While deprovisioning has improved, the tools could still be better, he says. "The biggest weakness is the interface between whatever provisioning identity management tool you use and all your applications," says Jones.
Oddly, in this Web-based era, companies tend to forget about access to Web-based software. "I honestly don't know why companies miss this," says Thunberg. "A majority, if not all of these environments, have a way to track them."
Perhaps the weakest point in any deprovisioning process comes from external partners or vendors. When those companies lay people off, they may not deprovision them. Hamilton, of the City of Seattle, says that while you can write contracts and service-level agreements requiring contractors to deprovision people who are laid off, you don't have direct control over the process.
Data Leakage
One day this March, a door was propped open on a floor with important IT systems at the City of Seattle. In fact, the door could not be locked, meaning that anyone could potentially have gained access to systems. Monitoring might have alerted the city to large data dumps taking place, but a data thief could have easily been out the door before anyone could do something about it, says Hamilton.
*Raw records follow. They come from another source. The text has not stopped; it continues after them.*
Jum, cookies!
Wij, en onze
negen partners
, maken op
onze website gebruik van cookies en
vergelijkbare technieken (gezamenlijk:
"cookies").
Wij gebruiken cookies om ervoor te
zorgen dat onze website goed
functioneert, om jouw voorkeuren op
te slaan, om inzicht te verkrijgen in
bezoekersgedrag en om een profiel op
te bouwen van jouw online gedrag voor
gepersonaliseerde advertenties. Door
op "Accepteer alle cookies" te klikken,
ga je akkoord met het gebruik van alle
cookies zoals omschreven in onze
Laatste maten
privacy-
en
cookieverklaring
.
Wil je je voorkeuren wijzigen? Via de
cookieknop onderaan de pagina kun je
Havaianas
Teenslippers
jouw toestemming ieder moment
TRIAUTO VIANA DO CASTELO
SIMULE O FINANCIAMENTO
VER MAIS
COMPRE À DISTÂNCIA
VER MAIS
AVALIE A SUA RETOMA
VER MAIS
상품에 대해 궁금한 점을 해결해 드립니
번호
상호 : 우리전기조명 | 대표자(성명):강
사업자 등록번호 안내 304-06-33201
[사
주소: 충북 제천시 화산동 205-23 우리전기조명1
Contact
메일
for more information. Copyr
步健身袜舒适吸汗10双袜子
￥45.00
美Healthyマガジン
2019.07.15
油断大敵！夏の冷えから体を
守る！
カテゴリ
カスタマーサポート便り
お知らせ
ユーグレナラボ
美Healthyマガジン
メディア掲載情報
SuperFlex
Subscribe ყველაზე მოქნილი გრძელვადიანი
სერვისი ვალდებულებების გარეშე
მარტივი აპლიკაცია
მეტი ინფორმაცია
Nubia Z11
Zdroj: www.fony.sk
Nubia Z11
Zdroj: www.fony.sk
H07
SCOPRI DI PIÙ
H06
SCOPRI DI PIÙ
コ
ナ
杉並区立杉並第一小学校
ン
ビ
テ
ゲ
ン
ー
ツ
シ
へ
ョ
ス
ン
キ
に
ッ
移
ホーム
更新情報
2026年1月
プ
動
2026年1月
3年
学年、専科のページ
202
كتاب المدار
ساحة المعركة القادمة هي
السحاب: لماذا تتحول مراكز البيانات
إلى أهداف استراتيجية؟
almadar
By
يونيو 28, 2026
Hamilton says that he and his staff have to be on the constant lookout to help prevent data leakage. With layoffs pending, he's heightened his monitoring and is considering things like tagging certain employees with special monitoring agents.
Still, there's only so much companies can do with monitoring.
"It's hard to get a handle on data leakage—there's so much data in file cabinets as well as on systems," says Michelle Drolet, CEO of Towerwall, a security consultancy in Framingham, Mass.
Indeed, the Ponemon study found that 61 percent of those who take data take it in hard-copy form.
But there are plenty of ways to know if employees are trying to transfer large amounts of data digitally. And most companies are probably already using them—there is always an insider threat. Kodak's Jones says that companies should set monitoring tools and alerts based on perceived threat levels, "and apply them regardless of whether people are being laid off or not."